Abstract

Glutamate mutase catalyses an unusual isomerization involving free-radical intermediates that are generated by homolysis of the cobalt-carbon bond of the coenzyme adenosylcobalamin (coenzyme B(12)). A variety of techniques have been used to examine the interaction between the protein and adenosylcobalamin, and between the protein and the products of coenzyme homolysis, cob(II)alamin and 5'-deoxyadenosine. These include equilibrium gel filtration, isothermal titration calorimetry, and resonance Raman, UV-visible and EPR spectroscopies.
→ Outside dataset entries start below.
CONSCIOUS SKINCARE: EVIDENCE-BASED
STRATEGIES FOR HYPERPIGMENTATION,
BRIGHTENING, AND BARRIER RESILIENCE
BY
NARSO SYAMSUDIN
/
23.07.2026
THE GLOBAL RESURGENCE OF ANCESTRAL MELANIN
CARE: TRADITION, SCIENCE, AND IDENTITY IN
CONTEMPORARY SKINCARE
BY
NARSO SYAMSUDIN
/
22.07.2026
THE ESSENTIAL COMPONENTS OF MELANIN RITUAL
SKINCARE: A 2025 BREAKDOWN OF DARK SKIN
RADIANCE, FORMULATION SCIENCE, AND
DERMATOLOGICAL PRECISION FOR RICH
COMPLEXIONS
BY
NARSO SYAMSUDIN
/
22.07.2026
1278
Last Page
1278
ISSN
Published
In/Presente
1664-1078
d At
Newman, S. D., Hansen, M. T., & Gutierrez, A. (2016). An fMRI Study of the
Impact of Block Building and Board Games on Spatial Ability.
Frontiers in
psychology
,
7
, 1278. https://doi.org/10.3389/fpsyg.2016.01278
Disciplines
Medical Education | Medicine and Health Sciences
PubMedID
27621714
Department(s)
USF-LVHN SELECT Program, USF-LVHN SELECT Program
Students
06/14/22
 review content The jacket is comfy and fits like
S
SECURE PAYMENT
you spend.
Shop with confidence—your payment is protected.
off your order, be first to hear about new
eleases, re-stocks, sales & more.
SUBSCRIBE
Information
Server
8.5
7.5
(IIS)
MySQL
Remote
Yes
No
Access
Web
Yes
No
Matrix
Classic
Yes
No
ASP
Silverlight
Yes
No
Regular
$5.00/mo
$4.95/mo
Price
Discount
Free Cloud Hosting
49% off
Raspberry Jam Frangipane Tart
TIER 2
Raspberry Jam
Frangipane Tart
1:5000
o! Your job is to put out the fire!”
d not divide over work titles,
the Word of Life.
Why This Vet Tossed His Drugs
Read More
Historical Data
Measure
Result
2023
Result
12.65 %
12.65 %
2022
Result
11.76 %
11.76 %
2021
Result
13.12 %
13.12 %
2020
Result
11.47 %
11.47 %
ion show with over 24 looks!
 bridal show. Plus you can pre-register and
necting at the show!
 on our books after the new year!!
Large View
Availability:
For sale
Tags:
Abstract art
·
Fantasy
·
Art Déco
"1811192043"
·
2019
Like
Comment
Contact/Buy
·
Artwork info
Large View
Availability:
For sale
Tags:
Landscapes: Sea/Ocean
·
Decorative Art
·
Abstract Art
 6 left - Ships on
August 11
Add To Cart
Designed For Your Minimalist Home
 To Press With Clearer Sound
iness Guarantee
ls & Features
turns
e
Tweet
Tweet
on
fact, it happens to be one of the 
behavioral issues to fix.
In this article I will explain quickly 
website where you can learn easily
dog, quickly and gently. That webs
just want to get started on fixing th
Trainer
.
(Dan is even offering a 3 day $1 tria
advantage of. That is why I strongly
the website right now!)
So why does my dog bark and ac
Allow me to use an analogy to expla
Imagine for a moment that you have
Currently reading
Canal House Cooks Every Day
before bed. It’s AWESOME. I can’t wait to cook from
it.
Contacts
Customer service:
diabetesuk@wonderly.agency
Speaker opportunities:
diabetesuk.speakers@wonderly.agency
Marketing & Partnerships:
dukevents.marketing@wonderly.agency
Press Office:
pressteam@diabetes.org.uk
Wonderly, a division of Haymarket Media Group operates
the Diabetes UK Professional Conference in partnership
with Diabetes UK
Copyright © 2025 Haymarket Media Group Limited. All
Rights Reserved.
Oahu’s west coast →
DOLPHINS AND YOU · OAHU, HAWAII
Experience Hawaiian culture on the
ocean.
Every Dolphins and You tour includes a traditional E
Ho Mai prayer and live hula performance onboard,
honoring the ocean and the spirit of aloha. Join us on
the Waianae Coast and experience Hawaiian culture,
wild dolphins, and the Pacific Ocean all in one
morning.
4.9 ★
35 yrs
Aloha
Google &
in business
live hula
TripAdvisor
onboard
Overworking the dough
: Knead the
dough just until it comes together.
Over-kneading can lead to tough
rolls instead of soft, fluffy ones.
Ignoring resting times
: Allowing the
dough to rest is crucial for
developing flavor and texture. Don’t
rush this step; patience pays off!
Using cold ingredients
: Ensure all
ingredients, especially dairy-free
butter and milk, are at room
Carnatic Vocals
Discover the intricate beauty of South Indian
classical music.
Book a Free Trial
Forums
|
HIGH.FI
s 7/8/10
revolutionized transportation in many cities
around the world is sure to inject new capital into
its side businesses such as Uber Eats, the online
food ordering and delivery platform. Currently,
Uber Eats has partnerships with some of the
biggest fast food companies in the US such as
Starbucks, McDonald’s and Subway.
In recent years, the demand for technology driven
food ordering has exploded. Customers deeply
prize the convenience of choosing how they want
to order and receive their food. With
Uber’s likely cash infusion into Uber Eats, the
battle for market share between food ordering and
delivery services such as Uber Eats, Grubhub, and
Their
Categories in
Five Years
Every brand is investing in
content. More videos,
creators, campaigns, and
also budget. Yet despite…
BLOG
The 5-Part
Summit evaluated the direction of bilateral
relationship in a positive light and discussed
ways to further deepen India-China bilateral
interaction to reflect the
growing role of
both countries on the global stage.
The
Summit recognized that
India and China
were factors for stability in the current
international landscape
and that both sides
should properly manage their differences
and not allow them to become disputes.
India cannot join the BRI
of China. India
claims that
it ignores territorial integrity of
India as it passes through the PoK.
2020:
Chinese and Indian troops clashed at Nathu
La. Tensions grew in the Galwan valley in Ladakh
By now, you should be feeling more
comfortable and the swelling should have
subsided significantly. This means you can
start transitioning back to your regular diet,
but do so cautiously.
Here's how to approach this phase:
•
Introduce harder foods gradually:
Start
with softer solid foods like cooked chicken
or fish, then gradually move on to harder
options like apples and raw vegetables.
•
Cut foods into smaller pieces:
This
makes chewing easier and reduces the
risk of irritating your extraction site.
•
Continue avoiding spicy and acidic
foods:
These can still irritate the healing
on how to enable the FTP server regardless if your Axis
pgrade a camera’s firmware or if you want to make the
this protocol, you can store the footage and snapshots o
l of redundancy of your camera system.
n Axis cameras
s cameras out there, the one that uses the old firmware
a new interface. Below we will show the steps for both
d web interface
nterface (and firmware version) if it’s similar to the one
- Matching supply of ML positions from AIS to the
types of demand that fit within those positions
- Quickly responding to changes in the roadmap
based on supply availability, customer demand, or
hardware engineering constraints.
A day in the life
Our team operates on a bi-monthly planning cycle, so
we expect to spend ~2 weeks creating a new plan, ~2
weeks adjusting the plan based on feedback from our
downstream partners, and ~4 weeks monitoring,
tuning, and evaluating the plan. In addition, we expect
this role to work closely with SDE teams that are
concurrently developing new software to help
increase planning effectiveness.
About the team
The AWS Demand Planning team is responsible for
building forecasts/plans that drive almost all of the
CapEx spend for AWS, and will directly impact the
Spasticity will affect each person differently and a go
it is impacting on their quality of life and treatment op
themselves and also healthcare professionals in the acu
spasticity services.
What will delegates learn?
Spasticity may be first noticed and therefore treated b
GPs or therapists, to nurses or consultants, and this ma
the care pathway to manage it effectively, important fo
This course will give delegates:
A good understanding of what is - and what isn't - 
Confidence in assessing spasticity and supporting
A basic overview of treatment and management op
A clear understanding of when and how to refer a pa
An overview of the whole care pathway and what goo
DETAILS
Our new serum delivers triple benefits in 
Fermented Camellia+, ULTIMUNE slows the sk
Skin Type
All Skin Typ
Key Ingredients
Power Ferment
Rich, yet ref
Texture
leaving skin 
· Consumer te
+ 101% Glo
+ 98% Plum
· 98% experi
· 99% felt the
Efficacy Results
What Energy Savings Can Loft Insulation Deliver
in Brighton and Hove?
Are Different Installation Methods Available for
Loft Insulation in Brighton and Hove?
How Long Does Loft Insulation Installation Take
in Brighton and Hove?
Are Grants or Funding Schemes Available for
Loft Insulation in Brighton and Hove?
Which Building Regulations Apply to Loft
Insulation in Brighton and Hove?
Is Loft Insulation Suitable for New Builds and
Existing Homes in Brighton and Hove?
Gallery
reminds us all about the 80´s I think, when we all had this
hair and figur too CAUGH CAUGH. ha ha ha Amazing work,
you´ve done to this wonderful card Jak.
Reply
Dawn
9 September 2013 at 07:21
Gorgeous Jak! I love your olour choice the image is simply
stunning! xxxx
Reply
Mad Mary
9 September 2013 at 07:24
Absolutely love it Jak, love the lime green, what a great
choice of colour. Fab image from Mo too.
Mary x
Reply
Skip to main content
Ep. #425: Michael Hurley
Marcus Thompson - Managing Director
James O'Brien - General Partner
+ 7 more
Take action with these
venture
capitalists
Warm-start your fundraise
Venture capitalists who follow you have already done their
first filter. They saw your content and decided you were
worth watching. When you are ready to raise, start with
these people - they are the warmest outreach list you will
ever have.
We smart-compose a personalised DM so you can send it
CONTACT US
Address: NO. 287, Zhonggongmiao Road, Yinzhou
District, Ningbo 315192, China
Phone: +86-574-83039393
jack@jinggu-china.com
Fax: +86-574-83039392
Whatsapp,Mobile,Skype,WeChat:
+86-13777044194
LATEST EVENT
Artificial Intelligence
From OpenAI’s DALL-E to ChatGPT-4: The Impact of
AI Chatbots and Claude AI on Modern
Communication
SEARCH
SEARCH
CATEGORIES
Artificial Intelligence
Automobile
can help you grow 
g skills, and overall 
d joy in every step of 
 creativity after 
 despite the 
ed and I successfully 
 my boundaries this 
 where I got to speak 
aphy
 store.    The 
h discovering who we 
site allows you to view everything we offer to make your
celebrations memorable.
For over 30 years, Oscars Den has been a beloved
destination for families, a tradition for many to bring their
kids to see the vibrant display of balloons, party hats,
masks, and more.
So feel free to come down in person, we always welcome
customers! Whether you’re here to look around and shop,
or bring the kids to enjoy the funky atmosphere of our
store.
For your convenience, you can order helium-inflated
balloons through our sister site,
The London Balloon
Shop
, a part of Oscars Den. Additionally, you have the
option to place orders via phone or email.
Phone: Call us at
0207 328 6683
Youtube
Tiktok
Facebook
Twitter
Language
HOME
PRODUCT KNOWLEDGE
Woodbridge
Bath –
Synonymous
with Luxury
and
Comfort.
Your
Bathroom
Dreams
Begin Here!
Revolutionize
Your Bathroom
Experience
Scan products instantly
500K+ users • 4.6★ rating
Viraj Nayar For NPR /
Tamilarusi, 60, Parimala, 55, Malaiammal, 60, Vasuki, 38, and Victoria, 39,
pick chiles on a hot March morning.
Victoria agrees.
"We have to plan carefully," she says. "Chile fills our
The thermodynamics of adenosylcobalamin binding to the protein have been examined and appear to be entirely entropy-driven, with DeltaS=109 J.mol(-1).K(-1). The cobalt-carbon bond stretching frequency is unchanged upon coenzyme binding to the protein, arguing against a ground-state destabilization of the cobalt-carbon bond of adenosylcobalamin by the protein. However, reconstitution of the enzyme with cob(II)alamin and 5'-deoxyadenosine, the two stable intermediates formed subsequent to homolysis, results in the blue-shifting of two of the bands comprising the UV-visible spectrum of the corrin ring. The most plausible interpretation of this result is that an interaction between the protein, 5'-deoxyadenosine and cob(II)alamin introduces a distortion into the ring corrin that perturbs its electronic properties.